Provided data:
--- START ---
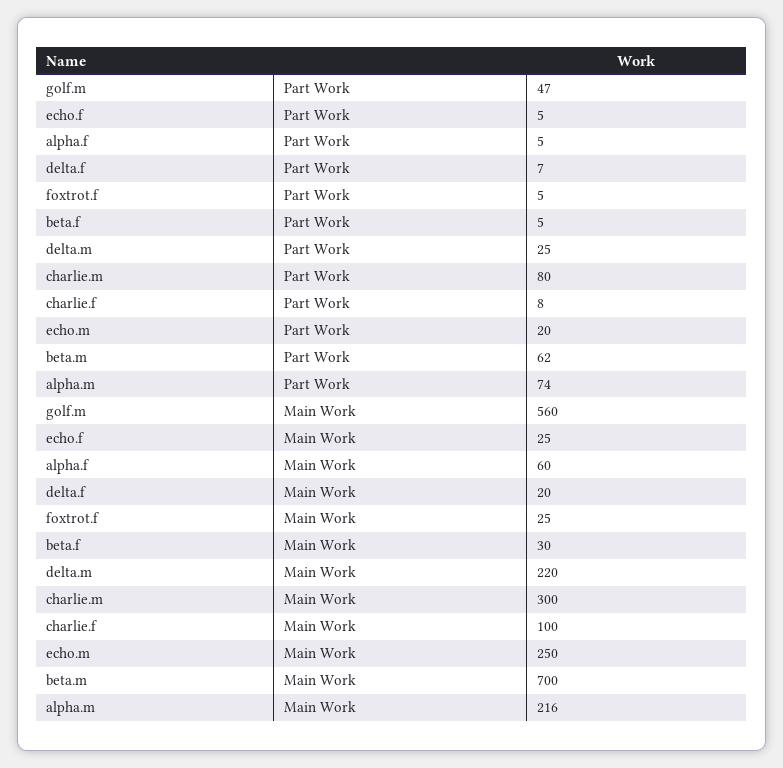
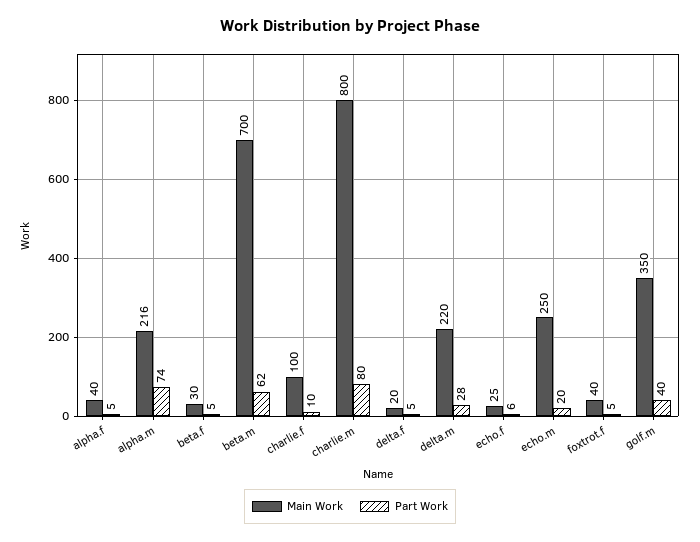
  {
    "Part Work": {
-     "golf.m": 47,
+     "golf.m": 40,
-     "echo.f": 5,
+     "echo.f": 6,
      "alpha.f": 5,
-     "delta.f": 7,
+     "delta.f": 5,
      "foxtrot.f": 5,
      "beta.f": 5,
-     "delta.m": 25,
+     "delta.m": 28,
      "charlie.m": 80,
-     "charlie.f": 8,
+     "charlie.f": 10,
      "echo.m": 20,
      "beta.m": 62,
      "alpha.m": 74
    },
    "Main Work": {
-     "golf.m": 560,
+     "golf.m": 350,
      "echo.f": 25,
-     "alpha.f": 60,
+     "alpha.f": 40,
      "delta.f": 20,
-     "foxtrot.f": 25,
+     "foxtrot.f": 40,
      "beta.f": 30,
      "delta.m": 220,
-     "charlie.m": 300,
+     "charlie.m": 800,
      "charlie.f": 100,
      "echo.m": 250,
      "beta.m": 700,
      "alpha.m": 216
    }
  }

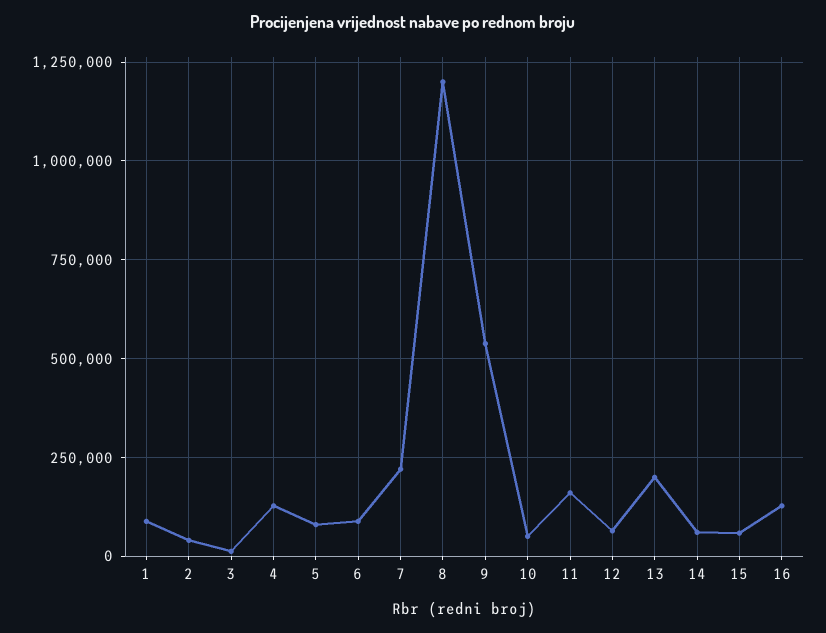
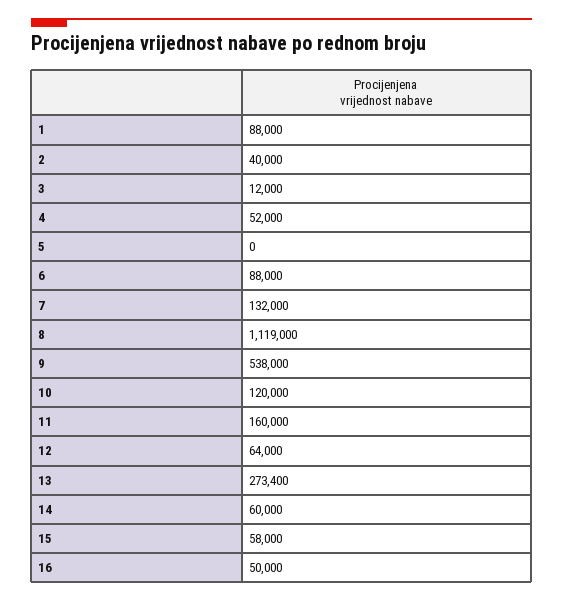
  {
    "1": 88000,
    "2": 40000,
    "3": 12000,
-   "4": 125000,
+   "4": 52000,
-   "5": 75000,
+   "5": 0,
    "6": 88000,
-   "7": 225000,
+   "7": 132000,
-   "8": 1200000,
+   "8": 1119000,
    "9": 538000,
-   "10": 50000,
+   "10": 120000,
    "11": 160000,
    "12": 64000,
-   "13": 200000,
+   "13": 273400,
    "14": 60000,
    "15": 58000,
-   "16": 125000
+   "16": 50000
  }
--- END ---
Work to be completed:
Copy out the listing exactly as it stands, but not the pictures.

Solution to this problem:
  {
    "Part Work": {
-     "golf.m": 47,
+     "golf.m": 40,
-     "echo.f": 5,
+     "echo.f": 6,
      "alpha.f": 5,
-     "delta.f": 7,
+     "delta.f": 5,
      "foxtrot.f": 5,
      "beta.f": 5,
-     "delta.m": 25,
+     "delta.m": 28,
      "charlie.m": 80,
-     "charlie.f": 8,
+     "charlie.f": 10,
      "echo.m": 20,
      "beta.m": 62,
      "alpha.m": 74
    },
    "Main Work": {
-     "golf.m": 560,
+     "golf.m": 350,
      "echo.f": 25,
-     "alpha.f": 60,
+     "alpha.f": 40,
      "delta.f": 20,
-     "foxtrot.f": 25,
+     "foxtrot.f": 40,
      "beta.f": 30,
      "delta.m": 220,
-     "charlie.m": 300,
+     "charlie.m": 800,
      "charlie.f": 100,
      "echo.m": 250,
      "beta.m": 700,
      "alpha.m": 216
    }
  }

  {
    "1": 88000,
    "2": 40000,
    "3": 12000,
-   "4": 125000,
+   "4": 52000,
-   "5": 75000,
+   "5": 0,
    "6": 88000,
-   "7": 225000,
+   "7": 132000,
-   "8": 1200000,
+   "8": 1119000,
    "9": 538000,
-   "10": 50000,
+   "10": 120000,
    "11": 160000,
    "12": 64000,
-   "13": 200000,
+   "13": 273400,
    "14": 60000,
    "15": 58000,
-   "16": 125000
+   "16": 50000
  }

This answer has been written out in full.